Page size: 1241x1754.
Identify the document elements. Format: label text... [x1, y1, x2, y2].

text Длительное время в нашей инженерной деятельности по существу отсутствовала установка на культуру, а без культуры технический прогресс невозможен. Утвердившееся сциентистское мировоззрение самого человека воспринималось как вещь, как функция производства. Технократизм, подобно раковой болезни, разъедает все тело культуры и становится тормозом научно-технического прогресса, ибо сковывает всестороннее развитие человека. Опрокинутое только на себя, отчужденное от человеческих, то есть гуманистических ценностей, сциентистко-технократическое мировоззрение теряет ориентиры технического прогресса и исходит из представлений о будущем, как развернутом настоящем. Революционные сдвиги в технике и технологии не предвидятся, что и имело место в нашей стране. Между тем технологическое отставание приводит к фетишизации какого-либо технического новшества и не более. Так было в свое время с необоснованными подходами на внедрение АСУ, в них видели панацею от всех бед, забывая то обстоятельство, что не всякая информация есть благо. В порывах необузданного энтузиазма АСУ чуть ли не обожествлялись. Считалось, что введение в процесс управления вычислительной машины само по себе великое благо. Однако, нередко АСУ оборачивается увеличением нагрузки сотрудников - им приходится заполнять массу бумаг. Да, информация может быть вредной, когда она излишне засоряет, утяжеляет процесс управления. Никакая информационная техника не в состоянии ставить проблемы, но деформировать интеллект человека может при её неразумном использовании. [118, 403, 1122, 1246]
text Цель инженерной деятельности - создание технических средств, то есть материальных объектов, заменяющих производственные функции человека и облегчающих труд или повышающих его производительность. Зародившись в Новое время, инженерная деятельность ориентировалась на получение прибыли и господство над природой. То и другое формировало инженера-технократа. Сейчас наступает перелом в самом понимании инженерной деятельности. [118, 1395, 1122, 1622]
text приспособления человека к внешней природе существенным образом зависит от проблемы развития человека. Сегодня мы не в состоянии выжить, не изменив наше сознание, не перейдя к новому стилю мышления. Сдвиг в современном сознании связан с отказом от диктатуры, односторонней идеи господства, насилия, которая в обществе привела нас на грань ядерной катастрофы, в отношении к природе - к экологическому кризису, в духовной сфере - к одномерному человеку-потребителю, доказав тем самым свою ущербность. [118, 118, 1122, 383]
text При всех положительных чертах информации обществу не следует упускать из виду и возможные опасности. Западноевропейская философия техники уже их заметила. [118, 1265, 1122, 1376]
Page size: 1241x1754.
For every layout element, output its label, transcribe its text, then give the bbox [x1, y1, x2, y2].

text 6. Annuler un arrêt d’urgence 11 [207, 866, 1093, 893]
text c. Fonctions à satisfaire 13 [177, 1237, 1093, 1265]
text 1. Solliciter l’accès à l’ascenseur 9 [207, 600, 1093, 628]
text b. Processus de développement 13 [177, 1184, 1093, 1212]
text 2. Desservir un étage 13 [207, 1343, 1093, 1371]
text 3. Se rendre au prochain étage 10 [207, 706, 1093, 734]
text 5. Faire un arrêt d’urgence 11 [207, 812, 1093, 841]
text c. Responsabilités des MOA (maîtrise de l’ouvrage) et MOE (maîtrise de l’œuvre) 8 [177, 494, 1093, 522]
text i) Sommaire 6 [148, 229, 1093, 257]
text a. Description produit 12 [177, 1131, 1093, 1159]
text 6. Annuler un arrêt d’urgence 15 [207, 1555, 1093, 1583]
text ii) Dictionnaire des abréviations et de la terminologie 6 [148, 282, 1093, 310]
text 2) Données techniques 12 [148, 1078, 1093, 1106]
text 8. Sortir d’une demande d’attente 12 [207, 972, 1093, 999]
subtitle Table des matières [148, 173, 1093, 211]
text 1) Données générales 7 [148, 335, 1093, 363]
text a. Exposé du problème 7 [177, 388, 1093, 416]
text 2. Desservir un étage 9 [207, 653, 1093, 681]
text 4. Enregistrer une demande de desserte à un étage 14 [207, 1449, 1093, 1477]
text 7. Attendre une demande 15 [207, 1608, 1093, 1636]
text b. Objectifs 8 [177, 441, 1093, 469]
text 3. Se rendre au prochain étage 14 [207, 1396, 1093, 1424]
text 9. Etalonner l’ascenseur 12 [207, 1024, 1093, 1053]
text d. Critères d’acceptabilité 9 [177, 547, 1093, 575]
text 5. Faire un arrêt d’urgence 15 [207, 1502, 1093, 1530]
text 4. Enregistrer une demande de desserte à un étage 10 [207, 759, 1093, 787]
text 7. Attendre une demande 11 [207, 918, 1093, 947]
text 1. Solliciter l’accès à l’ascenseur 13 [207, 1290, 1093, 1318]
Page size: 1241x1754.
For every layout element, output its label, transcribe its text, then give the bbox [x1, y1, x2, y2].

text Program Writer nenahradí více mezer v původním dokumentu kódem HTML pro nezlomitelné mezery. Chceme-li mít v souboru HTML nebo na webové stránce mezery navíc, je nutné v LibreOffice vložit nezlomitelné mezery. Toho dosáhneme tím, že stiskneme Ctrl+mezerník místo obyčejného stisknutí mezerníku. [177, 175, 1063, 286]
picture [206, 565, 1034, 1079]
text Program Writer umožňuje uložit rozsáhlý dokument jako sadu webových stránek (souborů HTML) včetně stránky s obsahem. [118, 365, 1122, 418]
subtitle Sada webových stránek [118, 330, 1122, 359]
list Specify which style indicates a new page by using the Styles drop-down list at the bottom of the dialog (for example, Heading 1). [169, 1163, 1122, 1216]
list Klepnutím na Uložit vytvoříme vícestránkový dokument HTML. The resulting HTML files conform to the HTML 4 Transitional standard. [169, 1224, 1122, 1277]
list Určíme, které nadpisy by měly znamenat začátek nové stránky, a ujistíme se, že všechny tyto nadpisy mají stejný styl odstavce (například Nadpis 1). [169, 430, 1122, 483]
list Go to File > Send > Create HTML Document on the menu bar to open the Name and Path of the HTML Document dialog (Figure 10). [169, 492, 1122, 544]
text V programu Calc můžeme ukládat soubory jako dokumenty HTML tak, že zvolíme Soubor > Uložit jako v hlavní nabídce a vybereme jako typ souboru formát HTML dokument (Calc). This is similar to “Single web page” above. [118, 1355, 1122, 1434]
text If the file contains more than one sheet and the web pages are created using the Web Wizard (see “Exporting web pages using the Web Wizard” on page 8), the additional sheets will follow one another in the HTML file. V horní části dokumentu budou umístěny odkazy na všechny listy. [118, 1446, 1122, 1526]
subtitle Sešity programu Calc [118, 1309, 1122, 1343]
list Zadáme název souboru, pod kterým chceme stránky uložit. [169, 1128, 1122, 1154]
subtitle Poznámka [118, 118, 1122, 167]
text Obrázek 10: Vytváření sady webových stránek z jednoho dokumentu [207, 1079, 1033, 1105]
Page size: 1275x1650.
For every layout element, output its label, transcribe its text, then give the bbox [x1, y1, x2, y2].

===============

Copy the material above word for word, from its first line through the line with "Identify the document".

Reply to the exercise ::
Page size: 1241x1754.
Identify the document elements. Format: label text... [x1, y1, x2, y2].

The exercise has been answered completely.